According to a statement from the Financial Conduct Authority (FCA), Paul Stephany, formerly of Newton Investment Management, contacted fund managers at other companies and “attempted to influence them to cap their orders at the same price limit as his own orders”.

The regulator said Stephany’s actions “risked undermining the integrity of the market”, adding that the fund manager had “acted without due skill, care and diligence”.

In September 2015, the FCA reported, Stephany had emailed managers at 11 other companies suggesting a price level for initial shares in travel agent On The Beach Group. In July he had contacted two managers by phone with similar suggestions about the pricing of real estate company Market Tech Holdings.

In its final notice on the case, the FCA stated that the “proper price formation process” at IPOs required investors to submit orders “based on their own valuations, rather than using their collective power to influence the share price”.

Stephany argued in response that there was “no clear distinction” between information sharing and influencing, and the IPO process was “much more complex” than depicted by the regulator. 
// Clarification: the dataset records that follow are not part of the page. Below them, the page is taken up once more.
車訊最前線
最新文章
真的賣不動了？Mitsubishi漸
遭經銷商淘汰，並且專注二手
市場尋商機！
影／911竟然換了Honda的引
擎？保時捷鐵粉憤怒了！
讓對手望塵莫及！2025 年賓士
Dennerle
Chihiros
Stephany ran two UK equity funds at Newton, as well as overseeing mandates for the Johnson & Johnson UK pension scheme and the Merseyside Pension Fund. During the period in question he was in charge of roughly £1.8bn.

He became inactive on the FCA’s register of approved persons in October 2015, and is currently listed on his LinkedIn page as a business consultant to sell-side firms.

Mark Steward, executive director of enforcement and market oversight at the FCA, said: “This matter underscores the importance of fund managers taking care to avoid undermining the proper price formation process in both IPOs and placings.

“These markets play a vital role in helping companies raise capital in the UK’s financial markets and when they are put at risk the FCA will take action.”

A spokesperson for Newton said: “It is not our policy to comment on matters relating to former or current employees; however, Newton IM has been co-operating fully with the FCA and will continue to do so until it reaches its conclusion.”

Newton is one of four asset managers currently under investigation by the FCA regarding potential breaches of UK competition law, relating to the pricing of IPOs and placings. However, the regulator said this was separate to the case involving Paul Stephany.

This article was updated on 5 February 2019 to add a statement from Newton Investment Management.